Extemporaneous musings, occasionally poetic, about life in its richly varied dimensions, especially as relates to history, theology, law, literature, science, by one who is an attorney, ordained minister, historian, writer, and African American.
Friday, September 27, 2013
OXYGEN, COLUMBUS, AMERICA
This quotation from THE STRUCTURE OF SCIENTIFIC REVOLUTIONS (U. of Chicago Press: 1962, 2012), by Thomas S. Kuhn, is applicable to the commemoration of Christopher Columbus' alleged discovery of America each October. Simply transpose, the words "America" and "oxygen," bracketed below, and marvel at the historical irony of the result!

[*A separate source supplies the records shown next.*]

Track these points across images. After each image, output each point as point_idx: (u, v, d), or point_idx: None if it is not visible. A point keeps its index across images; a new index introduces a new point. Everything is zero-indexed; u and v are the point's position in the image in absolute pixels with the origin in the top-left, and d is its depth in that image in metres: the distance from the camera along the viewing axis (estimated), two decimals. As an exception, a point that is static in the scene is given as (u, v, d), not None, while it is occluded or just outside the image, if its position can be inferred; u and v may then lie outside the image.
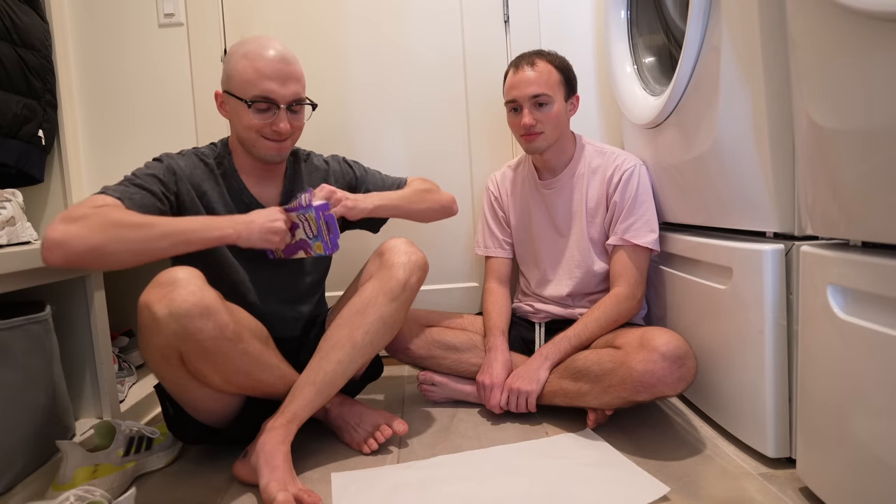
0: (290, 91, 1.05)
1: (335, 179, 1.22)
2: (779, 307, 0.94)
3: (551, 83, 1.24)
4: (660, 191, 1.29)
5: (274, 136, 1.06)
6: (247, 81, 1.03)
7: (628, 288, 1.23)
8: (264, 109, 1.04)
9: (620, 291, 1.23)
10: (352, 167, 1.26)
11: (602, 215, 1.30)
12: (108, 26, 1.63)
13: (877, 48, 0.63)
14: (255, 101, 1.03)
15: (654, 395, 1.02)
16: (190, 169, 1.07)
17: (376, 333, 1.07)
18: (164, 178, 1.02)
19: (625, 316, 1.22)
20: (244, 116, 1.04)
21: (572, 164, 1.33)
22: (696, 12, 1.02)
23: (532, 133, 1.26)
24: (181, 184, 1.04)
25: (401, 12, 1.65)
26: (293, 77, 1.05)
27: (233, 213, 1.09)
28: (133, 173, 1.01)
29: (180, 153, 1.10)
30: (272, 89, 1.03)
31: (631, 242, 1.24)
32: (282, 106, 1.04)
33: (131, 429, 1.03)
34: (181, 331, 0.87)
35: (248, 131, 1.06)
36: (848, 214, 0.75)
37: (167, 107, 1.65)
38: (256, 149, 1.07)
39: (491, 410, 1.22)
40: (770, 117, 0.91)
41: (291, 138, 1.10)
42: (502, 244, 1.44)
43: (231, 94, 1.05)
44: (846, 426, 0.75)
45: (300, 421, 1.00)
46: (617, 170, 1.28)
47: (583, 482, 0.93)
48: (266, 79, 1.02)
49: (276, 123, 1.04)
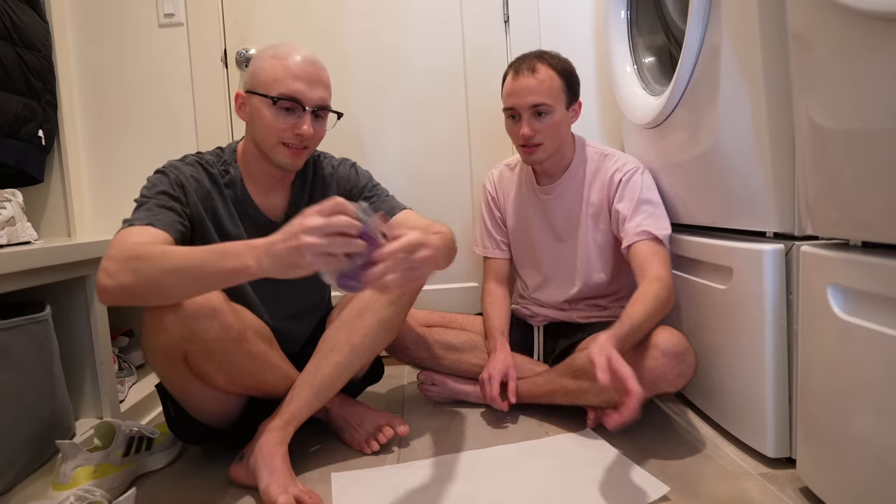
0: (317, 95, 1.02)
1: (337, 185, 1.18)
2: (779, 307, 0.94)
3: (553, 92, 1.18)
4: (659, 191, 1.29)
5: (295, 140, 1.02)
6: (275, 80, 1.00)
7: (664, 269, 1.09)
8: (289, 109, 1.01)
9: (659, 274, 1.08)
10: (358, 175, 1.20)
11: (605, 220, 1.26)
12: (108, 26, 1.63)
13: (877, 48, 0.63)
14: (281, 99, 0.99)
15: (654, 391, 1.02)
16: (196, 179, 1.03)
17: (375, 336, 1.06)
18: (174, 192, 0.99)
19: (665, 302, 1.04)
20: (266, 115, 1.00)
21: (572, 169, 1.29)
22: (696, 12, 1.02)
23: (531, 145, 1.21)
24: (189, 196, 1.01)
25: (401, 12, 1.65)
26: (322, 82, 1.03)
27: (237, 224, 1.07)
28: (145, 195, 0.97)
29: (184, 160, 1.06)
30: (300, 90, 1.00)
31: (650, 233, 1.14)
32: (307, 109, 1.01)
33: (131, 429, 1.03)
34: (186, 331, 0.87)
35: (269, 133, 1.01)
36: (848, 214, 0.75)
37: (167, 107, 1.65)
38: (273, 154, 1.03)
39: (492, 406, 1.19)
40: (770, 117, 0.91)
41: (310, 147, 1.06)
42: (500, 245, 1.42)
43: (255, 93, 1.01)
44: (846, 426, 0.75)
45: (297, 423, 1.00)
46: (617, 172, 1.24)
47: (582, 483, 0.93)
48: (295, 78, 1.00)
49: (299, 126, 1.00)
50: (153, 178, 1.01)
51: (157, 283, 0.81)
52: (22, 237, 1.13)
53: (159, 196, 0.97)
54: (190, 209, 1.01)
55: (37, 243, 1.15)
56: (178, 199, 0.98)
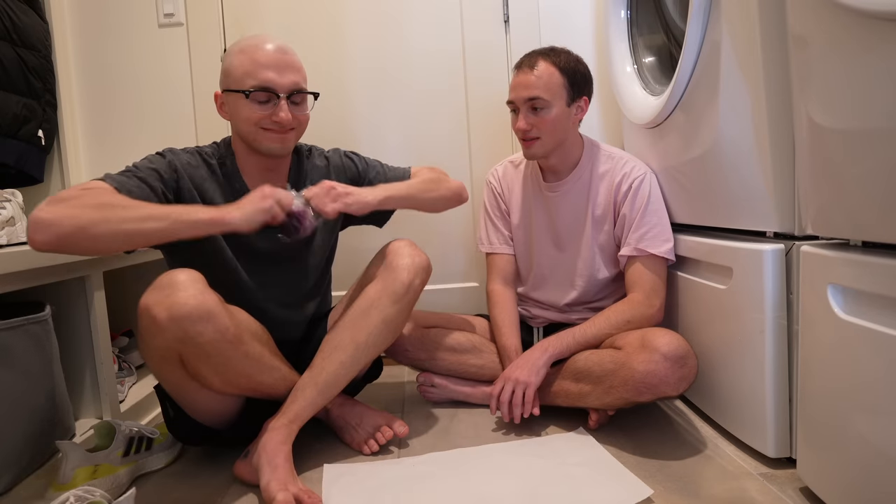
0: (288, 80, 1.02)
1: (336, 175, 1.19)
2: (779, 307, 0.94)
3: (550, 86, 1.19)
4: (660, 191, 1.29)
5: (275, 126, 1.03)
6: (244, 73, 1.00)
7: (643, 294, 1.18)
8: (264, 101, 1.01)
9: (635, 297, 1.19)
10: (353, 160, 1.23)
11: (610, 223, 1.26)
12: (108, 26, 1.63)
13: (877, 47, 0.63)
14: (254, 91, 1.00)
15: (656, 395, 1.02)
16: (192, 167, 1.05)
17: (379, 335, 1.06)
18: (166, 174, 1.00)
19: (638, 320, 1.15)
20: (243, 109, 1.02)
21: (578, 169, 1.28)
22: (696, 12, 1.02)
23: (528, 139, 1.22)
24: (182, 181, 1.02)
25: (401, 12, 1.65)
26: (292, 66, 1.03)
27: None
28: (135, 165, 0.99)
29: (184, 149, 1.08)
30: (270, 78, 1.00)
31: (646, 252, 1.19)
32: (281, 95, 1.01)
33: (131, 429, 1.03)
34: (181, 334, 0.86)
35: (248, 124, 1.02)
36: (848, 214, 0.75)
37: (167, 107, 1.65)
38: (258, 142, 1.04)
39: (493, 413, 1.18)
40: (770, 117, 0.91)
41: (296, 131, 1.07)
42: (507, 240, 1.39)
43: (229, 90, 1.03)
44: (846, 426, 0.75)
45: (302, 421, 1.00)
46: (625, 178, 1.23)
47: (569, 482, 0.93)
48: (263, 68, 1.00)
49: (276, 114, 1.01)
50: (152, 156, 1.03)
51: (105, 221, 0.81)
52: (22, 237, 1.13)
53: (147, 171, 0.98)
54: (181, 194, 1.02)
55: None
56: (164, 182, 0.99)
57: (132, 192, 0.92)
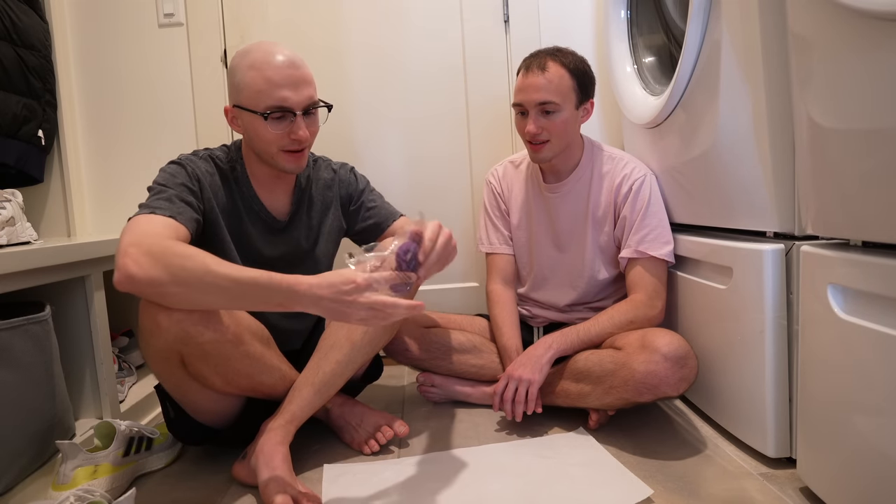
0: (304, 96, 1.01)
1: (339, 187, 1.20)
2: (779, 307, 0.94)
3: (562, 90, 1.17)
4: (660, 191, 1.29)
5: (293, 145, 1.02)
6: (258, 92, 0.98)
7: (645, 295, 1.18)
8: (280, 118, 1.00)
9: (638, 297, 1.19)
10: (357, 179, 1.23)
11: (610, 225, 1.26)
12: (107, 26, 1.63)
13: (877, 47, 0.63)
14: (271, 112, 0.99)
15: (656, 395, 1.02)
16: (210, 175, 1.05)
17: (375, 333, 1.06)
18: (192, 185, 1.00)
19: (640, 321, 1.16)
20: (261, 130, 1.01)
21: (579, 170, 1.28)
22: (696, 12, 1.02)
23: (537, 142, 1.21)
24: (204, 191, 1.02)
25: (401, 12, 1.65)
26: (305, 81, 1.02)
27: (243, 221, 1.08)
28: (162, 183, 0.97)
29: (196, 154, 1.07)
30: (286, 97, 0.99)
31: (646, 254, 1.19)
32: (298, 112, 1.00)
33: (131, 429, 1.03)
34: (182, 334, 0.87)
35: (268, 145, 1.02)
36: (848, 214, 0.75)
37: (167, 107, 1.65)
38: (276, 162, 1.04)
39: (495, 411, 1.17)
40: (770, 117, 0.91)
41: (308, 145, 1.07)
42: (507, 240, 1.38)
43: (243, 108, 1.01)
44: (846, 426, 0.75)
45: (299, 421, 1.00)
46: (626, 179, 1.23)
47: (569, 482, 0.93)
48: (278, 87, 0.98)
49: (294, 132, 1.01)
50: (171, 168, 1.01)
51: (190, 289, 0.81)
52: (22, 237, 1.13)
53: (180, 188, 0.97)
54: (204, 204, 1.02)
55: (36, 243, 1.15)
56: (195, 194, 0.99)
57: (183, 215, 0.92)
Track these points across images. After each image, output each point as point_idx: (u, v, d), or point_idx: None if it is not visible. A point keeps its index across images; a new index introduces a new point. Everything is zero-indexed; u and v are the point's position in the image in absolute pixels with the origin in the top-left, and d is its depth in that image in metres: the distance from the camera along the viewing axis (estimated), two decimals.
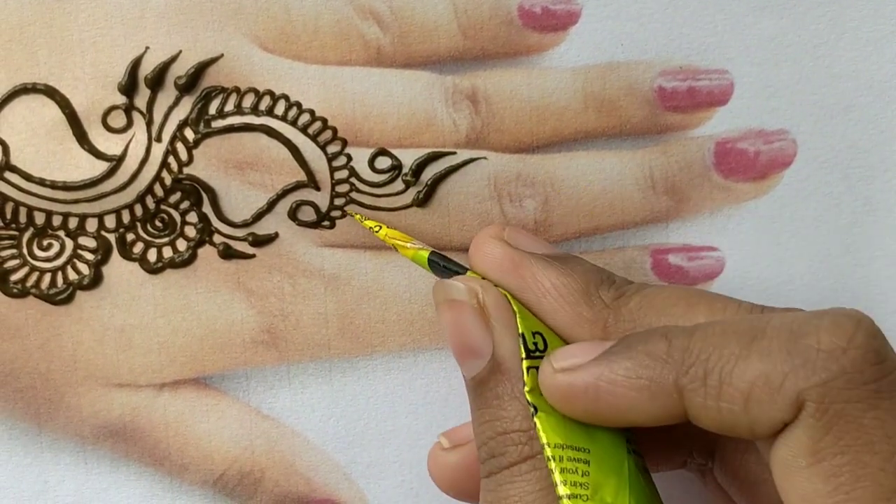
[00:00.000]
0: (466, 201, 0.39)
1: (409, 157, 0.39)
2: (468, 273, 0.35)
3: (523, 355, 0.33)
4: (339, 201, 0.39)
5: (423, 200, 0.39)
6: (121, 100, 0.38)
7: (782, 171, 0.40)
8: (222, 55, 0.38)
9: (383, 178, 0.39)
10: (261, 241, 0.39)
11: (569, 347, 0.32)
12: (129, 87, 0.38)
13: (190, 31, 0.38)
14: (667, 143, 0.40)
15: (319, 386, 0.40)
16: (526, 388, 0.32)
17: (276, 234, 0.39)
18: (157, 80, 0.38)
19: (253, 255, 0.39)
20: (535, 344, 0.33)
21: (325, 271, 0.39)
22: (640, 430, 0.33)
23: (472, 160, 0.39)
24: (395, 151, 0.39)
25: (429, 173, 0.39)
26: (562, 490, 0.31)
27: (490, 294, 0.34)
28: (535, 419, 0.32)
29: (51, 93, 0.38)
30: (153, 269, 0.39)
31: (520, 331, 0.33)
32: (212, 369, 0.40)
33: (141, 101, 0.38)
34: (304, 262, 0.39)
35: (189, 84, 0.38)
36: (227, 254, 0.39)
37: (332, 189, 0.39)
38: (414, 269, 0.40)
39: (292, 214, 0.39)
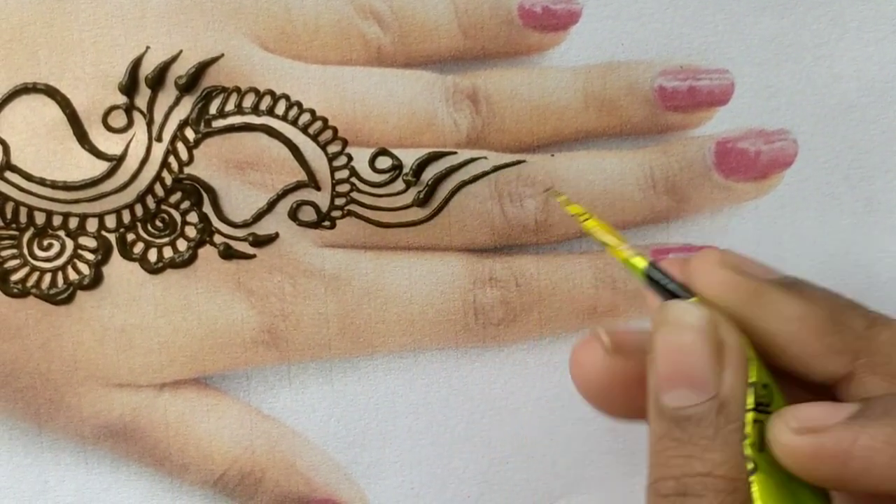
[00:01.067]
0: (467, 201, 0.39)
1: (409, 157, 0.39)
2: (694, 299, 0.32)
3: (752, 406, 0.30)
4: (339, 201, 0.39)
5: (423, 200, 0.39)
6: (121, 99, 0.38)
7: (783, 171, 0.40)
8: (223, 55, 0.38)
9: (384, 177, 0.39)
10: (261, 242, 0.39)
11: (806, 406, 0.30)
12: (129, 87, 0.38)
13: (190, 30, 0.38)
14: (667, 143, 0.40)
15: (320, 386, 0.40)
16: (748, 441, 0.30)
17: (277, 235, 0.39)
18: (157, 80, 0.38)
19: (253, 256, 0.39)
20: (764, 397, 0.31)
21: (325, 271, 0.39)
22: None
23: (472, 160, 0.39)
24: (395, 151, 0.39)
25: (429, 173, 0.39)
26: None
27: (731, 331, 0.31)
28: (754, 478, 0.30)
29: (51, 92, 0.38)
30: (153, 269, 0.39)
31: (754, 379, 0.30)
32: (212, 369, 0.40)
33: (141, 100, 0.38)
34: (305, 262, 0.39)
35: (189, 84, 0.38)
36: (228, 254, 0.39)
37: (333, 189, 0.39)
38: (414, 270, 0.40)
39: (293, 214, 0.39)
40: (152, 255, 0.39)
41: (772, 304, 0.31)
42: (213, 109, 0.38)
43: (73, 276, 0.39)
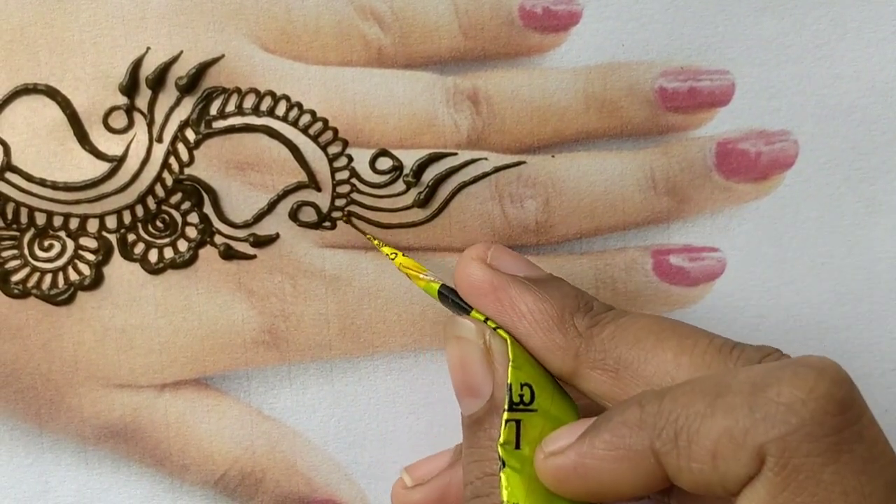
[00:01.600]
0: (468, 202, 0.39)
1: (410, 158, 0.39)
2: (472, 311, 0.35)
3: (506, 407, 0.33)
4: (340, 202, 0.39)
5: (424, 201, 0.39)
6: (122, 100, 0.38)
7: (784, 171, 0.40)
8: (223, 56, 0.38)
9: (384, 178, 0.39)
10: (262, 242, 0.39)
11: (557, 431, 0.32)
12: (130, 88, 0.38)
13: (191, 31, 0.38)
14: (668, 144, 0.40)
15: (321, 386, 0.40)
16: (500, 441, 0.32)
17: (277, 235, 0.39)
18: (158, 81, 0.38)
19: (254, 256, 0.39)
20: (521, 396, 0.33)
21: (325, 272, 0.39)
22: None
23: (473, 161, 0.39)
24: (396, 152, 0.39)
25: (430, 174, 0.39)
26: None
27: (496, 337, 0.34)
28: (501, 473, 0.32)
29: (52, 93, 0.38)
30: (154, 270, 0.39)
31: (508, 381, 0.33)
32: (213, 370, 0.40)
33: (142, 101, 0.38)
34: (305, 262, 0.39)
35: (190, 84, 0.38)
36: (228, 254, 0.39)
37: (333, 190, 0.39)
38: None
39: (293, 215, 0.39)
40: (153, 256, 0.39)
41: (509, 300, 0.34)
42: (213, 110, 0.38)
43: (73, 276, 0.39)
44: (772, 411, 0.28)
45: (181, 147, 0.38)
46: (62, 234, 0.39)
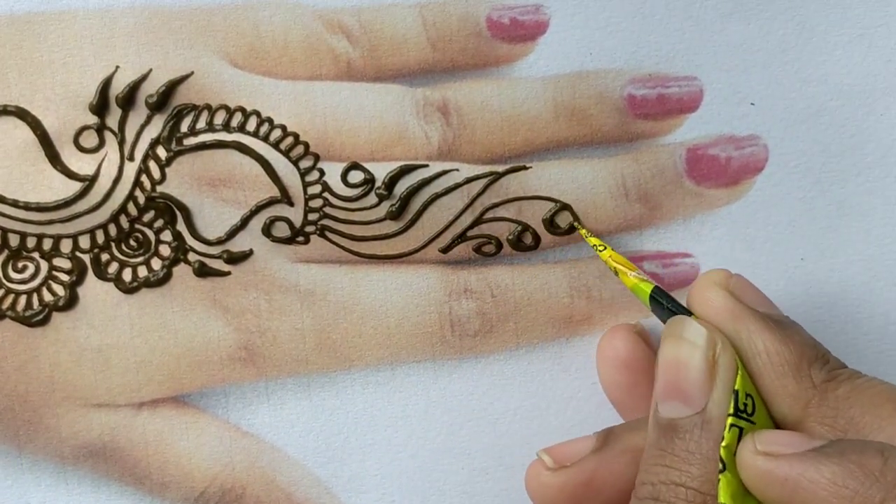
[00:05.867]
0: (440, 213, 0.39)
1: (381, 171, 0.39)
2: (693, 317, 0.34)
3: (731, 410, 0.32)
4: (312, 216, 0.39)
5: (396, 214, 0.39)
6: (92, 119, 0.38)
7: (754, 176, 0.40)
8: (192, 73, 0.38)
9: (356, 192, 0.39)
10: (235, 259, 0.39)
11: (776, 433, 0.32)
12: (100, 107, 0.38)
13: (160, 49, 0.38)
14: (638, 151, 0.40)
15: (298, 401, 0.40)
16: (723, 443, 0.32)
17: (251, 251, 0.39)
18: (128, 99, 0.38)
19: (228, 273, 0.39)
20: (745, 405, 0.32)
21: (300, 287, 0.39)
22: None
23: (444, 172, 0.39)
24: (367, 165, 0.39)
25: (402, 186, 0.39)
26: None
27: (727, 352, 0.33)
28: (721, 476, 0.31)
29: (22, 114, 0.38)
30: (128, 289, 0.39)
31: (736, 387, 0.32)
32: (190, 387, 0.40)
33: (112, 120, 0.38)
34: (280, 277, 0.39)
35: (160, 102, 0.38)
36: (202, 272, 0.39)
37: (306, 204, 0.39)
38: (390, 283, 0.40)
39: (266, 230, 0.39)
40: (127, 275, 0.39)
41: (747, 334, 0.33)
42: (184, 127, 0.38)
43: (48, 297, 0.39)
44: None
45: (153, 165, 0.38)
46: (35, 255, 0.39)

"Clearly we need a new vocabulary and concepts for analyzing events like the discovery of [oxygen]. Though undoubtedly correct, the sentence, "[Oxygen] was discovered," misleads by suggesting that discovering something is a simple act assimilable to our usual (and questionable) concept of seeing. That is why we so readily assume that discovering, like seeing or touching, should be unequivocally attributed to an individual and to a moment in time. But the latter attribution is always impossible, and the former often is as well." p.55.
Once oxygen and America are transposed in Kuhn's quotation, one finds that it is "always impossible" to attribute the discovery of America with any "moment in time," nor to "attribute it to an individual, unequivocally."